Der Umgang mit der eucharistischen Materie Brot und dem Wein war in der Antike vielfach unbefangener als heute, mitunter auch bedingt durch das Vordringen der christlichen Liturgie in Regionen, in denen beide Materien fremd erschienen. Erst ab dem Mittelalter wurde auch der Anspruch an die Qualität erhöht. Im Westen setzte sich der Brauch durch, nur noch ungesäuertes Brot zu verwenden. Bis dahin war es auch nicht selten, dass man Salz oder Hefe dem Teig beigab, der mitunter aus Gerstenmehl bereitet wurde. Die theologische Festlegung auf Weizenmehl geschah im Hochmittelalter, das auch auf andere Weise die Eucharistiekultur bis heute nachhaltig prägte. Mit der Reinheit des Weines blieb es lange problematisch; man benutzte mancherorts bis ins späte Mittelalter ein liturgisches Sieb, um sie einigermaßen sicherzustellen. Mit der Reformation tauchten erneut Fragen nach der Beschaffenheit des eucharistischen Brotes und Weines auf, die auch die Praxis beeinflussten. Nach calvinistischer Ansicht ist die Materie des Abendmahls, da sie ohnehin nur Zeichencharakter hat, ins Belieben der Kirche gestellt. Mit der zunehmenden Kolonisierung und Missionierung war die Kirche auch vor Herausforderungen gestellt, da es Weizen und Traubenwein außerhalb Europas kaum gab: Können die Neubekehrten in Indien oder China das Sakrament der Eucharistie überhaupt verstehen? In jüngster Zeit gehen Fragen eher nach glutenfreien Hostien (für zöliakiekranke Gläubige) oder Traubensaft anstelle von Wein für Alkoholkranke.
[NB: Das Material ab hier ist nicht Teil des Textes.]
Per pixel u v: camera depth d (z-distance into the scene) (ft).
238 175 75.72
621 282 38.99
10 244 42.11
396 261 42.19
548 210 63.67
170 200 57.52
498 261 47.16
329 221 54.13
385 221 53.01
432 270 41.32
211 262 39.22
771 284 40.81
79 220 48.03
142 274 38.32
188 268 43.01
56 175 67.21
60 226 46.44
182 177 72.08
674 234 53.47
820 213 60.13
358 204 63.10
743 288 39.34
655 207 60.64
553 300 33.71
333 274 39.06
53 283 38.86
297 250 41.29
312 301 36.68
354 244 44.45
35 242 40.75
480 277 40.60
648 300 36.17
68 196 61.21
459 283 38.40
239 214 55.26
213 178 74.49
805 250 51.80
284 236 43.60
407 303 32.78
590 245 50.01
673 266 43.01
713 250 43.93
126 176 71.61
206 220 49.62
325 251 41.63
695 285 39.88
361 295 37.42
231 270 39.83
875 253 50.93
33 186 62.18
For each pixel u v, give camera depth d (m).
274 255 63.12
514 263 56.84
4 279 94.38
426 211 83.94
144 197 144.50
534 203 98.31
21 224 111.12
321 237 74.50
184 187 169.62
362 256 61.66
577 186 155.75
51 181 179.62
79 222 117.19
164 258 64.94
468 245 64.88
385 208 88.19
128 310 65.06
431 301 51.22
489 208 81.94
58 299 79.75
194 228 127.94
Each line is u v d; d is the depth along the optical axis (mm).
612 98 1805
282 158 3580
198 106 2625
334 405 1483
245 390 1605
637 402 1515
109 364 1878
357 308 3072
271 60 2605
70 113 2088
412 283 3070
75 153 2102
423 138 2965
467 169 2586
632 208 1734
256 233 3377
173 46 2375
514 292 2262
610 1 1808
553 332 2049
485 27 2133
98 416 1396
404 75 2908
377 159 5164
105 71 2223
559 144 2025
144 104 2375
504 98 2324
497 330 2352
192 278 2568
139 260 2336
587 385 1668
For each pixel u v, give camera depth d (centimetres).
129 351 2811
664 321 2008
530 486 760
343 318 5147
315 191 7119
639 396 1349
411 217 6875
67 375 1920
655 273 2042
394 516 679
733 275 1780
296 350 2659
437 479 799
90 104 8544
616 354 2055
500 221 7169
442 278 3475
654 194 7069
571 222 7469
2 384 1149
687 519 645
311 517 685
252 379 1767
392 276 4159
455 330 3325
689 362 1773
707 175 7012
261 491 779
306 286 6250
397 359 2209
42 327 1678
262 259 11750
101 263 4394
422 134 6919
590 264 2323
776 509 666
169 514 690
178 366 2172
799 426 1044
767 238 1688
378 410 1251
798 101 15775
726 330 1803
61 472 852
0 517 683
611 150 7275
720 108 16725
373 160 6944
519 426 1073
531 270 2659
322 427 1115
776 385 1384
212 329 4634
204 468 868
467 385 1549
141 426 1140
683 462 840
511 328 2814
Anders als in der katholischen Kirche kann aus theologischen Gründen in den evangelischen Kirchen dem „Schmeckt und seht“ mehr Raum gegeben werden; aufschlussreich ist, was das evangelische „Zeremoniale für den Gottesdienst“ (2004) rät: „Zur Feier des Abendmahls gibt es verschiedene Arten von B[rot]. Die weißen Oblaten … schmecken u. U. auch süßlich und erinnern an das ‚Manna‘, trotzdem lassen sie kaum den Gedanken an wirkliches Brot zu und verdunkeln darum die Materie des Sakramentes. Viel geeigneter erscheinen die dickeren, bräunlichen ‚Brothostien‘, die nach Brot schmecken und duften, sofern sie nicht zu lange lagerten. […] Vorteile von Oblaten und Brothostien sind die leichte Austeilbarkeit, das Vermeiden von Krümeln sowie die leichtere Möglichkeit, Übriggebliebenes aufzubewahren und bei der Krankenkommunion zu verwenden. Noch bessere Angemessenheit der Materie stellt jedoch ein wirklich gebackener Brotlaib dar. Die lutherische Tradition bevorzugt zwar ungesäuertes B[rot], gibt aber jeder Form von B[rot] Raum. Völlig ungeeignet ist Weißbrot wegen des Krümelns und des indifferenten Geschmacks. Kräftiges, duftendes Schwarzbrot erscheint geeigneter. Eine schöne Möglichkeit bietet ein von Gemeindegliedern für das Abendmahl gebackener Brotlaib von hellerer Farbe und flacher Form … Als Zeichen ‚menschlicher Arbeit‘ (Gabenbereitungsgebet) drückt ein selbst gebackener Brotlaib jedenfalls am besten die Materie des Sakraments aus.“ –

Es stellt die Ausnahme dar, wenn hinsichtlich der Materie der katholischen Messfeier auch auf das Gustative geachtet wird; der katholische Geistliche Anno Sterzenbach bemängelte in der Zeitschrift „Gottesdienst“: „Hostienprodukten aus Weizenauszugsmehlen fehlt es fast immer an den Charakteristika frischen Brotes: Duft, Geschmack, Farbe und Kruste.“ Er plädiert für Brot, das im Rahmen der katholischen Möglichkeiten eigens gebacken wird. –

„Visus, tactus, gustus in te fallitur …“ (Th. V. Aquin): Es lohnt sich, auch dem Geschmack der Eucharistie nachzuspüren. Der Kirchenhistoriker Anselm Schubert (Erlangen) hat ein fesselndes Buch zur Geschichte der eucharistischen Materie geschrieben, das zeigt, dass das „Schmeckt und seht“ in der Geschichte der Kirche durchaus immer eine Rolle gespielt hat und hoffentlich auch wieder spielen wird.